Did I mention the kamikaze pilot? Oh, yeah: Roach Been either has an imaginary friend, or sees the actual ghost of a Japanese WWII kamikaze pilot, with the former being the more plausible course of action (because why would a WWII ghost choose to haunt some moping Northeastern U.S. kid?). The existence of the pilot, Hiroshi, is simply thrown out there, barely being registered as a point of discussion, and as such simply feels like something of a marketing hook, a bullet point in an electronic press kit for the film designed to make people remark on how unique and quirky your film is. Hiroshi and Enoch spend their time playing Battleship and throwing rocks at trains, although Hiroshi of course feels vaguely uneased by Enoch's growing closeness to Annabel. Eventually even the heavy-handed ghost=guilt theme of Charlie St. Cloud seems to become welcoming by comparison.
Restless trades on the grim portents of the “caterpillar becoming a butterfly and isn’t it so beautiful” genre, but screenwriter Jason Lew and Van Sant just can’t help delving into some hardcore Wes Andersonisms late in the film, as during this montage sequence that arrives shortly after Annabel’s final, fatal diagnosis arrives:
There’s nothing inherently wrong with this scene: upon discovering that she has mere weeks to live, it’s understandable that Annabel would wish to do interesting things with her remaining time. I would posit that the presentation is inherently insincere, however, or at least so twee as to repel all but the most wrist-cuttingly emo of viewers. The French soundtrack, the faux-20’s costumes, the elaborate swath of activities partaken (dancing in a field of gold? really?); these are made out to be less real characters than a pair of glaring falsenesses that are in love with the idea of being characters. I would find it difficult to like these people if I knew them in real life; I’d more likely pity them.
It’s not all bad. Mia Wasikowska imbues Annabel with more humanity than the script really deserves (even if it is a little weird that one of her few movies set in modern times still makes her dress up as if she was living a hundred years ago). Some of the scenes between her and her family members are endearing, even touching, especially when Bane Chore exits the film for a bit, even if they're usually cut short by OMG DRAMA:
This would’ve been a far better film had it been centered on the Annabel character and told something of her inner world; she has her quirks, the film being what it is, but she’s a far more compelling character (and actress) to watch if one had to pick between the two.

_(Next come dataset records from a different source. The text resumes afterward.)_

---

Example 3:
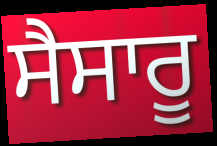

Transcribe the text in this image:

ਸੈਸਾਰੂ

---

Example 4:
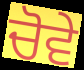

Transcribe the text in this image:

ਚੋਵੇ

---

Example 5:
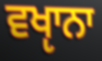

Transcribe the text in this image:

ਵਖੵਾਨਾ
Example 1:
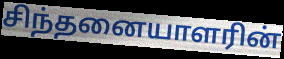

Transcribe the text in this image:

சிந்தனையாளரின்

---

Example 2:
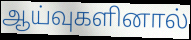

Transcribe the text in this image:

ஆய்வுகளினால்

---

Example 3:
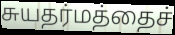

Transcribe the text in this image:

சுயதர்மத்தைச்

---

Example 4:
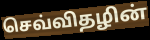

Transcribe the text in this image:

செவ்விதழின்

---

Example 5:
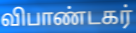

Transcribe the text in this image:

விபாண்டகர்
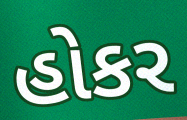
હોકર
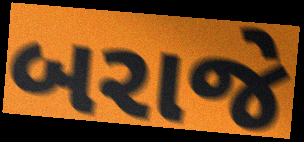
બરાજે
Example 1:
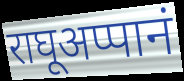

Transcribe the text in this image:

राघूअप्पानं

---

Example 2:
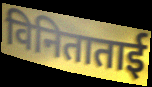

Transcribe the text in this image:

विनिताताई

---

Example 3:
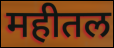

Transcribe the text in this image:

महीतल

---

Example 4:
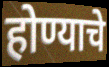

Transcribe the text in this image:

होण्याचे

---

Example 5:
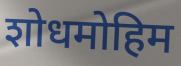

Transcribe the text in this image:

शोधमोहिम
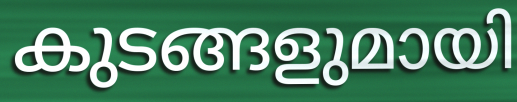
കുടങ്ങളുമായി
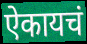
ऐकायचं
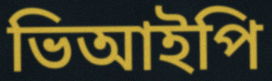
ভিআইপি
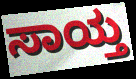
ಸಾಯ್ತ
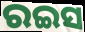
ରଇସ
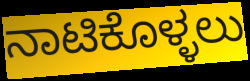
ನಾಟಿಕೊಳ್ಳಲು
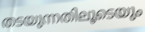
തടയുന്നതിലൂടെയും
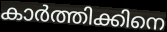
കാർത്തിക്കിനെ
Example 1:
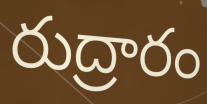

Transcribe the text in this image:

రుద్రారం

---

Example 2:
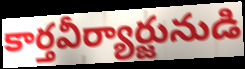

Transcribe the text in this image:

కార్తవీర్యార్జునుడి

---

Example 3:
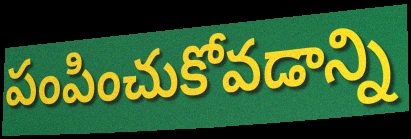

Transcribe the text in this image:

పంపించుకోవడాన్ని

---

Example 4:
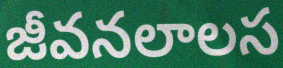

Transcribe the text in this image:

జీవనలాలస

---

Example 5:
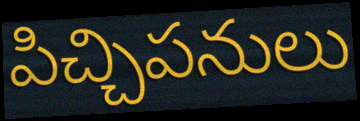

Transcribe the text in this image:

పిచ్చిపనులు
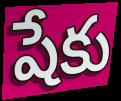
షేకు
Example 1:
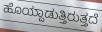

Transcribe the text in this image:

ಹೊಯ್ದಾಡುತ್ತಿರುತ್ತದೆ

Restless is not a good film, although I’m willing to admit the possibility that, if you let it get to you, you might find something special inside of it. The layers of artifice and overwhelming sense of whimsy are obstacles, in that regard, but perhaps not insurmountable. To most eyes, however, this is a film that should stand as a near-perfect example of how to achieve an almost perfect mismatch of tone and subject matter. Not everything needs to be grim and gritty, but Restless is so unbelievably saccharine throughout that it’s liable to rot your teeth.
Maybe we’ll see more Enoch Brae someday, but to that possibility I can only say: “Bah Encore.” In the meantime, if you're in the mood for an actually engaging film about young damaged people, just give It's Kind Of A Funny Story another whirl.